Tax change ‘may cost Australia R&D investment’
Thousands of Australian companies have been hit with the lowest research and development tax offset rate in years.
Thousands of Australian companies have been hit with the lowest research and development tax offset rate since the measure was introduced, in a move by the Turnbull government to “crack down” on the incentive.
Treasurer Scott Morrison revealed in Tuesday’s budget that reform of the R&D tax incentive would save the government $2.4 billion over four years.
The reforms included a cut to the R&D tax offset rate, which for companies with an annual turnover of less than $20m was expected to have a limited impact. But for businesses with an annual turnover above $20m, the hit was tipped to be significant.
Companies in agribusiness, food, packaging and industrial products would all be affected.

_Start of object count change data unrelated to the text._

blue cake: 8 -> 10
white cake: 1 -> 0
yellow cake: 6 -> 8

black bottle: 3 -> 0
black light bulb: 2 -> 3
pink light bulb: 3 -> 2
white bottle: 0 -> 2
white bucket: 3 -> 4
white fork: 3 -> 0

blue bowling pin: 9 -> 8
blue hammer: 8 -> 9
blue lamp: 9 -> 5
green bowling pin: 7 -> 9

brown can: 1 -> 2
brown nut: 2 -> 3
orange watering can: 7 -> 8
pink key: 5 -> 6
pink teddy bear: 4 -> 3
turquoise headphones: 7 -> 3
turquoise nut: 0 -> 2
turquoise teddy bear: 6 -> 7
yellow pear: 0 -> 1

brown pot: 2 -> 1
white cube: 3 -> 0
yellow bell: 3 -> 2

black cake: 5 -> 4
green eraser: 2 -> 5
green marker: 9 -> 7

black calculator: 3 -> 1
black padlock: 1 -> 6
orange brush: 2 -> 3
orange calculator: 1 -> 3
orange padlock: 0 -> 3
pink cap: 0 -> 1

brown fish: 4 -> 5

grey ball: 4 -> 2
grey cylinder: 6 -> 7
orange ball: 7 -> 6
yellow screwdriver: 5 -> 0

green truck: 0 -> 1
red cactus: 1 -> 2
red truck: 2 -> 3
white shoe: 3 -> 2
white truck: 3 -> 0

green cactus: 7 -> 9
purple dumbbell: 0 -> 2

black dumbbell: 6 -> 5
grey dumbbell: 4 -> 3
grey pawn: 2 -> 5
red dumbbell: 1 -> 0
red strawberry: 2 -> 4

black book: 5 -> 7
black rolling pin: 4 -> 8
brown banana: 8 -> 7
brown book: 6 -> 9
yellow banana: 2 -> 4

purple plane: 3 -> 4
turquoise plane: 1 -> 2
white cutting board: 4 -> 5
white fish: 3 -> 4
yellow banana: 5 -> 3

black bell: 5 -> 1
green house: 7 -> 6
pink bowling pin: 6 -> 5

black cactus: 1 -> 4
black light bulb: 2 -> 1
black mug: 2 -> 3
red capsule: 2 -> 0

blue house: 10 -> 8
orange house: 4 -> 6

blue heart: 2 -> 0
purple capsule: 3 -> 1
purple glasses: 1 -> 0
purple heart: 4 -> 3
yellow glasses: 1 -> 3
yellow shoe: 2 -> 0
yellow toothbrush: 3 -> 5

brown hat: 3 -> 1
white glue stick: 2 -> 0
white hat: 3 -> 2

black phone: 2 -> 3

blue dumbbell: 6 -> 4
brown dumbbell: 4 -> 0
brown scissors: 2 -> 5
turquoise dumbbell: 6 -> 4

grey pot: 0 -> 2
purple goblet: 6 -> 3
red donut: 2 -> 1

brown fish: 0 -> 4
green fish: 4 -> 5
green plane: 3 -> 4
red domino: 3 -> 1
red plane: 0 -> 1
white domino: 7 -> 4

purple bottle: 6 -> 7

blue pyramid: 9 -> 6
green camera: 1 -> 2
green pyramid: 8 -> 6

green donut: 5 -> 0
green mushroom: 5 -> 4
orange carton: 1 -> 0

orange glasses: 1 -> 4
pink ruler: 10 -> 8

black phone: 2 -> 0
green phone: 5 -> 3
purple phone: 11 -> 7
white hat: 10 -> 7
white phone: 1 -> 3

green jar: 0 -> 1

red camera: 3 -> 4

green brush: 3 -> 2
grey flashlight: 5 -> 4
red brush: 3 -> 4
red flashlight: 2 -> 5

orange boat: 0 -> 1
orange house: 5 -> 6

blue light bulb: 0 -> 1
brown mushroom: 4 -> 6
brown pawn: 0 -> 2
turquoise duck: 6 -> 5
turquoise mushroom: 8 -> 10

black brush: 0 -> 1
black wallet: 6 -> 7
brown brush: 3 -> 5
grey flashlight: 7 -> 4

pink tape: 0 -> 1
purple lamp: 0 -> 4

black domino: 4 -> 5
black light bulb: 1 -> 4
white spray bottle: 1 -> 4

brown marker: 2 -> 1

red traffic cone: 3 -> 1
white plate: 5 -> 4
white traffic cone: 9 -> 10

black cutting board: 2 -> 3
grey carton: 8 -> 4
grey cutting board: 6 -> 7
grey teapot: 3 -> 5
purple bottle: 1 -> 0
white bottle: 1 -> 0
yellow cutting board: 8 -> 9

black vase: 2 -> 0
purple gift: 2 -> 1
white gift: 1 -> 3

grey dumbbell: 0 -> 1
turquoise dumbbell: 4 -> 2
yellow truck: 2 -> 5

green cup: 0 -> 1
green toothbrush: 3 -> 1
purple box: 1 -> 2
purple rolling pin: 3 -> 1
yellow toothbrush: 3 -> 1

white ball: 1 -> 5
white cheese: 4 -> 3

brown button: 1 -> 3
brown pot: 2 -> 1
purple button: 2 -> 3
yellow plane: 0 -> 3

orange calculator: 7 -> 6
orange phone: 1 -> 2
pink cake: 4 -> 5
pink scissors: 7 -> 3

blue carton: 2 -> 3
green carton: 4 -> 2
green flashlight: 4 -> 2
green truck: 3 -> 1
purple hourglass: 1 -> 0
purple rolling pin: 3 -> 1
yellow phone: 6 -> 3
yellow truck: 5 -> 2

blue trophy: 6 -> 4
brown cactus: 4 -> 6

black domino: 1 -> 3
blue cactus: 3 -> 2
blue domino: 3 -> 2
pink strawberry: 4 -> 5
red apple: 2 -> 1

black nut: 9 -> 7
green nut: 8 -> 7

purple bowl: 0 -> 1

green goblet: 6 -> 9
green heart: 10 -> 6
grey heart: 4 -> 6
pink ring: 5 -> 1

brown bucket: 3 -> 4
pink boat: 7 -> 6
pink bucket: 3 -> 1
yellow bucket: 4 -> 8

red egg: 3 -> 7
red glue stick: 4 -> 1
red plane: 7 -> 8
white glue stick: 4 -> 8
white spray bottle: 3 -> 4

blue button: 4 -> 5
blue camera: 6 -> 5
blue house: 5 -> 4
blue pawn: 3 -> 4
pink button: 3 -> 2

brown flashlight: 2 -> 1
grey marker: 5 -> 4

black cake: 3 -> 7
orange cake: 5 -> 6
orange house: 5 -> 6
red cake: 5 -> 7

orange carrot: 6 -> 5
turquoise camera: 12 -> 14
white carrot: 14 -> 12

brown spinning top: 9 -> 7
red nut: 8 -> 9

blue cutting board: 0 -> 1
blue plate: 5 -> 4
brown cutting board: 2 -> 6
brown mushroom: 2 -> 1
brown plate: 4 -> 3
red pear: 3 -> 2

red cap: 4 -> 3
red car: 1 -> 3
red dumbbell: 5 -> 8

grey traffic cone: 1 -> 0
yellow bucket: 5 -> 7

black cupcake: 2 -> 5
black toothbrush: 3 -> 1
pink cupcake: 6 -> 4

KPMG national partner David Gelb said the offset rate had never been as low as it would now be since it was introduced 33 years ago.
He argued that the majority of the 3000-plus companies in the $20m-plus cohort would have their R&D claims reduced by more than 50 per cent.
“In global comparative terms that will reduce Australia to be effectively uncompetitive in that space,” he said.
Mr Gelb said there appeared to be no strategic reason to implement the reforms, adding that it was an austerity measure to reduce the cost because the program had run out of control among companies that were pre-revenue.
“It is unfortunate that Australia’s destination as an R&D location will be relegated to a level where it may lose out on R&D investments,” he said.
Mr Morrison said on Tuesday that the government was “cracking down” to ensure that R&D tax incentives were used for their proper purpose. The government also argued that the measures supported additional R&D rather than “business-as-usual” activities.
A 2016 review of the R&D tax incentive by Innovation Australia chairman Bill Ferris, chief scientist Alan Finkel and Treasury secretary John Fraser found that the incentive did not fully meet its stated policy objectives.
Jamie Munday, EY’s national R&D leader, said that as global countries began to reduce corporate rates, R&D incentives were being introduced or expanded as a lever to retain and attract investment and jobs.
“It’s the very companies that we want to innovate in the old economy, including but not limited to, mining, manufacturing, fast-moving consumer goods and agriculture, that will be impacted most by the announced R&D changes,” he said.
“These companies are being told to innovate and encouraged to do things differently, and at the same time the government has announced that it will significantly reduce the only material incentive for them to do things differently.”
There were some winners in the reforms, including Australia’s largest biotechs. The government announced that from July 1, it would increase the $100m R&D expenditure threshold to $150m, allowing larger companies to continue to be rewarded for additional R&D they undertake as they grow.
Dig Howitt, chief executive of Cochlear, backed the reforms, adding that increasing the cap on expenditure to $150m per year would allow Cochlear to increase eligible R&D by 50 per cent over the coming years, with most of that in Australia rather than offshore.
“This means more high-paying R&D jobs in Australia and more valuable intellectual property held here,” he said.